The honest trade-offs

SquadCast

Pros

  • Progressive uploads survive connection drops
  • Separate tracks per participant
  • Bundled with Descript editing in some plans

Watch-outs

  • Standalone identity blurred post-acquisition
  • Video quality trails Riverside slightly
  • Browser-only for guests, no native app

Welder

Pros

  • Simple browser-based interface
  • Includes SRT and TXT transcripts
  • Backups remain accessible after downgrade

Watch-outs

  • Dropped local recording in February 2022
  • Smaller feature set than category leaders
  • Quiet update cadence vs competitors

Which one should you pick?

Pick SquadCast if

You’re building around reliable remote recording.
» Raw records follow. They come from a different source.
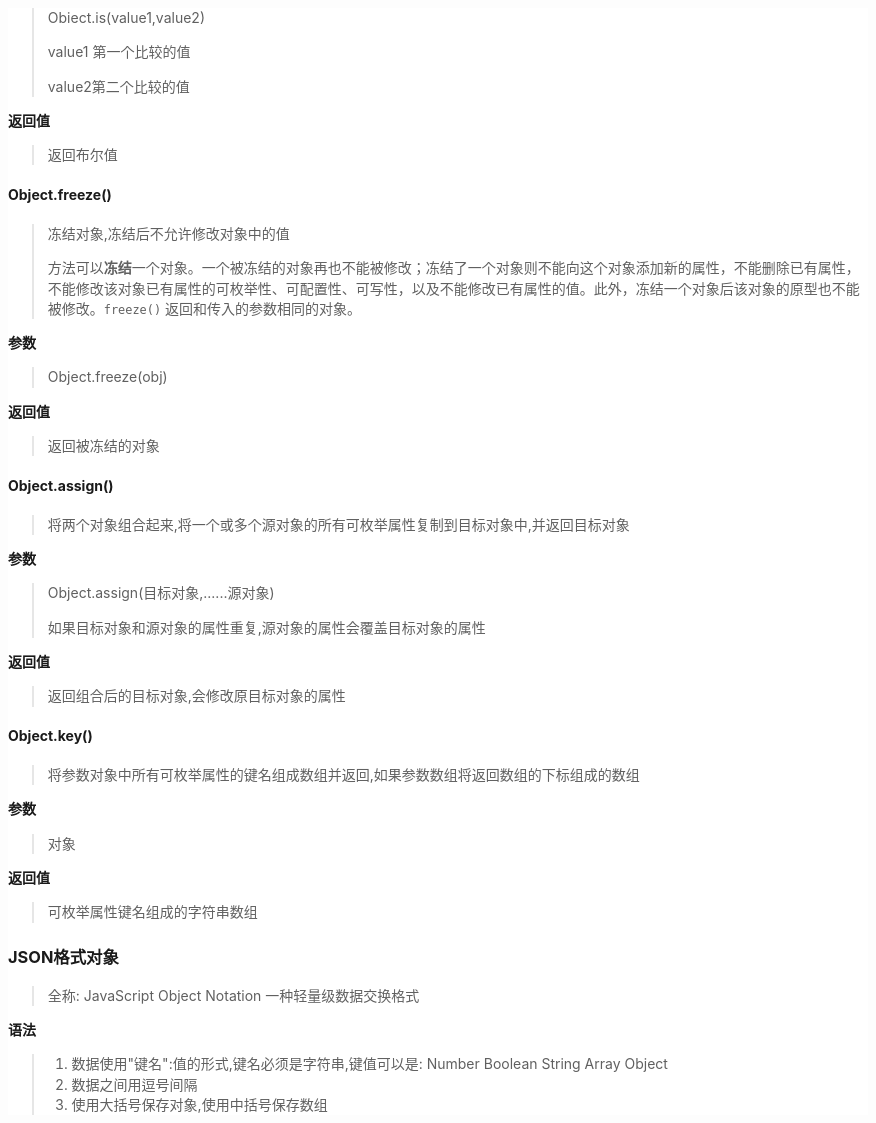 > Obiect.is(value1,value2)
>
> value1 第一个比较的值
>
> value2第二个比较的值

**返回值**

> 返回布尔值

#### Object.freeze()

> 冻结对象,冻结后不允许修改对象中的值
>
> 方法可以**冻结**一个对象。一个被冻结的对象再也不能被修改；冻结了一个对象则不能向这个对象添加新的属性，不能删除已有属性，不能修改该对象已有属性的可枚举性、可配置性、可写性，以及不能修改已有属性的值。此外，冻结一个对象后该对象的原型也不能被修改。`freeze()` 返回和传入的参数相同的对象。

**参数**

> Object.freeze(obj)

**返回值**

> 返回被冻结的对象

#### Object.assign()

> 将两个对象组合起来,将一个或多个源对象的所有可枚举属性复制到目标对象中,并返回目标对象

**参数**

> Object.assign(目标对象,......源对象)
>
> 如果目标对象和源对象的属性重复,源对象的属性会覆盖目标对象的属性

**返回值**

> 返回组合后的目标对象,会修改原目标对象的属性

#### Object.key()

> 将参数对象中所有可枚举属性的键名组成数组并返回,如果参数数组将返回数组的下标组成的数组

**参数**

> 对象

**返回值**

> 可枚举属性键名组成的字符串数组

### JSON格式对象

> 全称: JavaScript Object Notation 一种轻量级数据交换格式

**语法**

> 1. 数据使用"键名":值的形式,键名必须是字符串,键值可以是: Number Boolean String Array Object
> 2. 数据之间用逗号间隔
> 3. 使用大括号保存对象,使用中括号保存数组
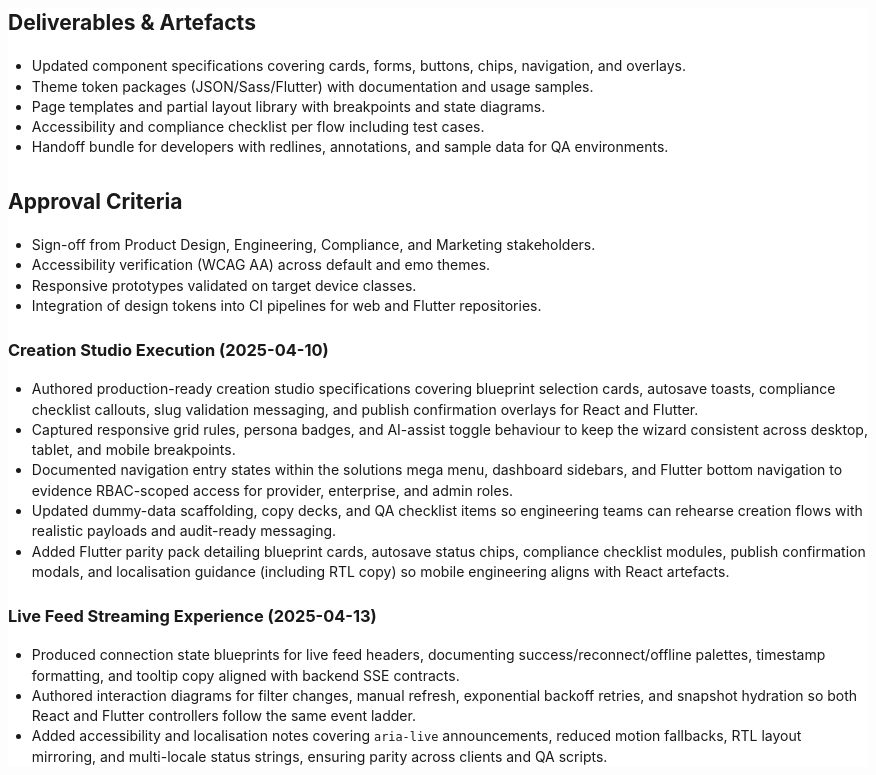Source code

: ## Deliverables & Artefacts
- Updated component specifications covering cards, forms, buttons, chips, navigation, and overlays.
- Theme token packages (JSON/Sass/Flutter) with documentation and usage samples.
- Page templates and partial layout library with breakpoints and state diagrams.
- Accessibility and compliance checklist per flow including test cases.
- Handoff bundle for developers with redlines, annotations, and sample data for QA environments.

## Approval Criteria
- Sign-off from Product Design, Engineering, Compliance, and Marketing stakeholders.
- Accessibility verification (WCAG AA) across default and emo themes.
- Responsive prototypes validated on target device classes.
- Integration of design tokens into CI pipelines for web and Flutter repositories.
### Creation Studio Execution (2025-04-10)
- Authored production-ready creation studio specifications covering blueprint selection cards, autosave toasts, compliance checklist callouts, slug validation messaging, and publish confirmation overlays for React and Flutter.
- Captured responsive grid rules, persona badges, and AI-assist toggle behaviour to keep the wizard consistent across desktop, tablet, and mobile breakpoints.
- Documented navigation entry states within the solutions mega menu, dashboard sidebars, and Flutter bottom navigation to evidence RBAC-scoped access for provider, enterprise, and admin roles.
- Updated dummy-data scaffolding, copy decks, and QA checklist items so engineering teams can rehearse creation flows with realistic payloads and audit-ready messaging.
- Added Flutter parity pack detailing blueprint cards, autosave status chips, compliance checklist modules, publish confirmation modals, and localisation guidance (including RTL copy) so mobile engineering aligns with React artefacts.

### Live Feed Streaming Experience (2025-04-13)
- Produced connection state blueprints for live feed headers, documenting success/reconnect/offline palettes, timestamp formatting, and tooltip copy aligned with backend SSE contracts.
- Authored interaction diagrams for filter changes, manual refresh, exponential backoff retries, and snapshot hydration so both React and Flutter controllers follow the same event ladder.
- Added accessibility and localisation notes covering `aria-live` announcements, reduced motion fallbacks, RTL layout mirroring, and multi-locale status strings, ensuring parity across clients and QA scripts.
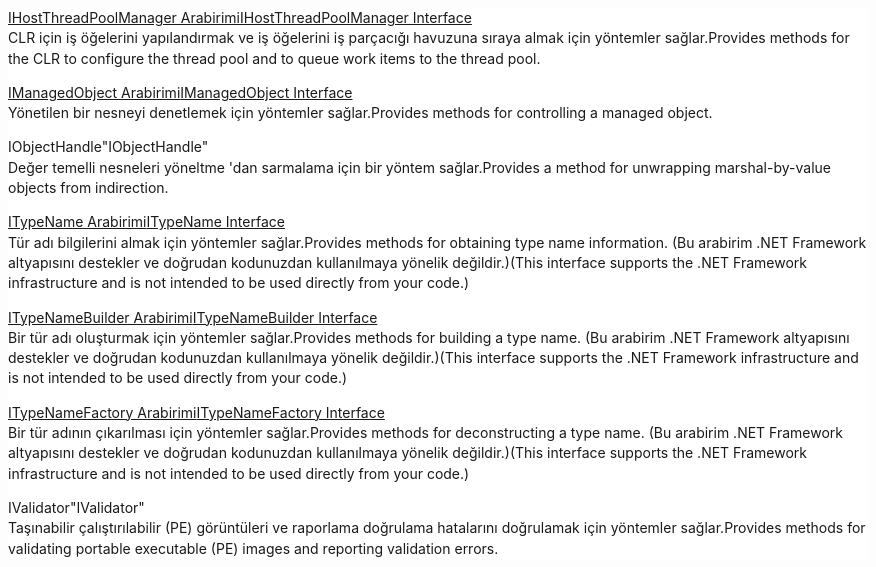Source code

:  [<span data-ttu-id="0270d-208">IHostThreadPoolManager Arabirimi</span><span class="sxs-lookup"><span data-stu-id="0270d-208">IHostThreadPoolManager Interface</span></span>](ihostthreadpoolmanager-interface.md)  
 <span data-ttu-id="0270d-209">CLR için iş öğelerini yapılandırmak ve iş öğelerini iş parçacığı havuzuna sıraya almak için yöntemler sağlar.</span><span class="sxs-lookup"><span data-stu-id="0270d-209">Provides methods for the CLR to configure the thread pool and to queue work items to the thread pool.</span></span>  
  
 [<span data-ttu-id="0270d-210">IManagedObject Arabirimi</span><span class="sxs-lookup"><span data-stu-id="0270d-210">IManagedObject Interface</span></span>](imanagedobject-interface.md)  
 <span data-ttu-id="0270d-211">Yönetilen bir nesneyi denetlemek için yöntemler sağlar.</span><span class="sxs-lookup"><span data-stu-id="0270d-211">Provides methods for controlling a managed object.</span></span>  
  
 <span data-ttu-id="0270d-212">IObjectHandle</span><span class="sxs-lookup"><span data-stu-id="0270d-212">"IObjectHandle"</span></span>  
 <span data-ttu-id="0270d-213">Değer temelli nesneleri yöneltme 'dan sarmalama için bir yöntem sağlar.</span><span class="sxs-lookup"><span data-stu-id="0270d-213">Provides a method for unwrapping marshal-by-value objects from indirection.</span></span>  
  
 [<span data-ttu-id="0270d-214">ITypeName Arabirimi</span><span class="sxs-lookup"><span data-stu-id="0270d-214">ITypeName Interface</span></span>](itypename-interface.md)  
 <span data-ttu-id="0270d-215">Tür adı bilgilerini almak için yöntemler sağlar.</span><span class="sxs-lookup"><span data-stu-id="0270d-215">Provides methods for obtaining type name information.</span></span> <span data-ttu-id="0270d-216">(Bu arabirim .NET Framework altyapısını destekler ve doğrudan kodunuzdan kullanılmaya yönelik değildir.)</span><span class="sxs-lookup"><span data-stu-id="0270d-216">(This interface supports the .NET Framework infrastructure and is not intended to be used directly from your code.)</span></span>  
  
 [<span data-ttu-id="0270d-217">ITypeNameBuilder Arabirimi</span><span class="sxs-lookup"><span data-stu-id="0270d-217">ITypeNameBuilder Interface</span></span>](itypenamebuilder-interface.md)  
 <span data-ttu-id="0270d-218">Bir tür adı oluşturmak için yöntemler sağlar.</span><span class="sxs-lookup"><span data-stu-id="0270d-218">Provides methods for building a type name.</span></span> <span data-ttu-id="0270d-219">(Bu arabirim .NET Framework altyapısını destekler ve doğrudan kodunuzdan kullanılmaya yönelik değildir.)</span><span class="sxs-lookup"><span data-stu-id="0270d-219">(This interface supports the .NET Framework infrastructure and is not intended to be used directly from your code.)</span></span>  
  
 [<span data-ttu-id="0270d-220">ITypeNameFactory Arabirimi</span><span class="sxs-lookup"><span data-stu-id="0270d-220">ITypeNameFactory Interface</span></span>](itypenamefactory-interface.md)  
 <span data-ttu-id="0270d-221">Bir tür adının çıkarılması için yöntemler sağlar.</span><span class="sxs-lookup"><span data-stu-id="0270d-221">Provides methods for deconstructing a type name.</span></span> <span data-ttu-id="0270d-222">(Bu arabirim .NET Framework altyapısını destekler ve doğrudan kodunuzdan kullanılmaya yönelik değildir.)</span><span class="sxs-lookup"><span data-stu-id="0270d-222">(This interface supports the .NET Framework infrastructure and is not intended to be used directly from your code.)</span></span>  
  
 <span data-ttu-id="0270d-223">IValidator</span><span class="sxs-lookup"><span data-stu-id="0270d-223">"IValidator"</span></span>  
 <span data-ttu-id="0270d-224">Taşınabilir çalıştırılabilir (PE) görüntüleri ve raporlama doğrulama hatalarını doğrulamak için yöntemler sağlar.</span><span class="sxs-lookup"><span data-stu-id="0270d-224">Provides methods for validating portable executable (PE) images and reporting validation errors.</span></span>  
  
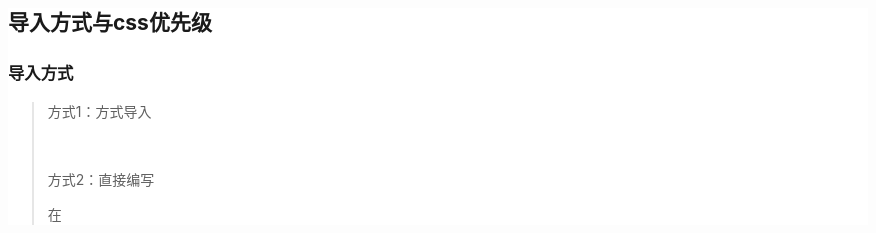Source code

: ## 导入方式与css优先级



### 导入方式

> 方式1：<link>方式导入
>
> ​			<link rel="stylesheet" media="screen and (min-width640px)" href="test/t1.css"/>
>
> 
>
> 方式2：直接编写
>
> ​				在<style>标签中直接使用@media编写，上面实例中展示的就是第二种方式。
>
> 
>
> 方式3：@import方式导入(不推荐这种方式)
>
> ​				@import url(test/t1.css)  screen;  不能设置媒体特性，这样相当于无法实现响应式。

### 优先级

> 使用@media{}将css代码包裹并没有提升css选择器的权值，因此包与不包权值都一样，因此还是看当前选择器的权值和距离修饰的元素的远近这两条来判断优先级。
SquadCast was always the dependable, less flashy sibling to Riverside, and the Descript acquisition has only sharpened that role. Progressive uploads work as advertised — recordings survive connection drops that would destroy a Zoom call.

Pick Welder if

You’re building around quick marketing recordings. Welder has been quiet for years and dropped local recording back in February 2022, which makes it noticeably less competitive against Riverside, SquadCast, and Boomcaster in 2026. Sessions live or die by the connection during recording — the exact opposite of where the category has moved.

Also worth comparing

Or see all SquadCast alternatives.

Frequently asked

What does SquadCast do better than Welder?

SquadCast's standout is "Progressive uploads survive connection drops". Welder doesn't make that promise — it leans into "Simple browser-based interface" instead. If the first sentence describes your workflow, pick SquadCast; if the second does, pick Welder.

What are the trade-offs?

SquadCast: standalone identity blurred post-acquisition. Welder: dropped local recording in february 2022. Whether either matters depends entirely on what you actually need — neither is a deal-breaker by itself.

Can I use SquadCast and Welder together?

Both are recording tools so most teams pick one. Some workflows do combine them — for example, using SquadCast for one show or episode type and Welder for another. Worth trying both free tiers before committing.